### TEXTE SOURCE
Après ce parcours à travers les nombreuses éditions des Maigret, que pouvons-nous constater à propos des choix d’illustration des couvertures ? Tout d’abord une grande diversité, et une certaine originalité pour plusieurs illustrateurs. De manière générale, les éditions ne retiennent pas toujours les mêmes critères pour illustrer un roman donné, mais cependant des constantes se dégagent:
* plus un titre contient un mot concret, dont le sens de base est généraliste et accessible, plus ce titre a des chances d’être illustré par une image représentant ce mot; par conséquent, si le titre contient un substantif, il sera plus facilement imagé par ce substantif que s’il contient un verbe, dont le sens, par définition, est un concept moins “imageable”: sans même connaître la trame du roman, il est plus facile d’imager, par exemple, La Danseuse du Gai-Moulin que Maigret se trompe
* de plus, certains substantifs sont plus faciles à représenter: ainsi, ceux qui désignent un objet (voir Le Revolver de Maigret, La Pipe de Maigret), un personnage (voir Maigret et l’homme du banc, Maigret et la vieille dame, Maigret et le clochard), ou encore un lieu (voir Maigret à New York, Maigret à Vichy) qu’on peut facilement évoquer sans même connaître l’intrigue du roman, sont plus faciles à illustrer que ceux qui désignent un sentiment (voir Maigret a peur, La Colère de Maigret) ou un concept (La Première Enquête de Maigret, Signé Picpus); dans le second cas, il faut obligatoirement se référer à l’intrigue si on veut en faire une illustration appropriée
* on remarque aussi que, plus on avance dans la saga, plus les titres choisis par Simenon évoquent des notions et des concepts difficiles à illustrer: alors que les Maigret de la période Fayard et de la période Gallimard portaient en général des titres se référant à un personnage ou à un lieu, les Maigret de la période Presses de la Cité ont une tendance toujours plus marquée à porter un titre évoquant une notion plus ou moins abstraite, ou en tout cas difficile à mettre en image (voir Les Scrupules de Maigret, Maigret hésite, Maigret se défend, etc.); ceci est aussi lié au fait que plus on avance dans la saga, plus les Maigret tendent à se rapprocher des “romans durs”, à évoquer des thèmes aussi complexes (responsabilité de l’Homme, justice), et le personnage du commissaire lui-même devient moins “monolithique” et moins sûr de lui, se posant toujours plus de questions par rapport à son métier et à la vie. Par conséquent, on aura de moins en moins, d’illustrations dont le thème est en rapport direct, non seulement avec le titre, mais avec le contenu de l’intrigue elle-même
* lorsqu’un illustrateur ne se contente pas de représenter littéralement les mots d’un titre, il va puiser dans sa connaissance de l’intrigue un autre élément à illustrer, et ses critères de choix sont de plusieurs ordres: imager une scène du roman, illustrer un décor, montrer un objet qui fait référence à un élément de l’intrigue (personnage, lieu, indice), ou présenter un personnage qui n’est pas mentionné dans le titre mais qui joue un rôle important dans l’histoire.

### TÂCHE À RÉALISER
D'après le texte source, quel genre de titre les Maigret de la période Presses de la Cité ont-ils de plus en plus tendance à porter ? Les données sont sans rapport avec le texte source.

### DONNÉES ENREGISTRÉES

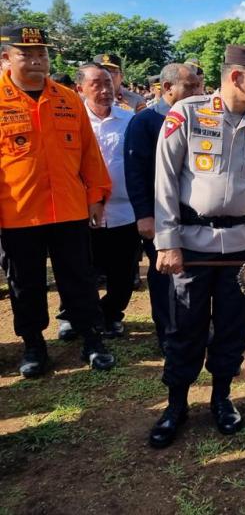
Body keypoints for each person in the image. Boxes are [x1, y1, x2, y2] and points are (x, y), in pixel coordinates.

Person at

### RÉPONSE
Un titre évoquant une notion plus ou moins abstraite, ou en tout cas difficile à mettre en image.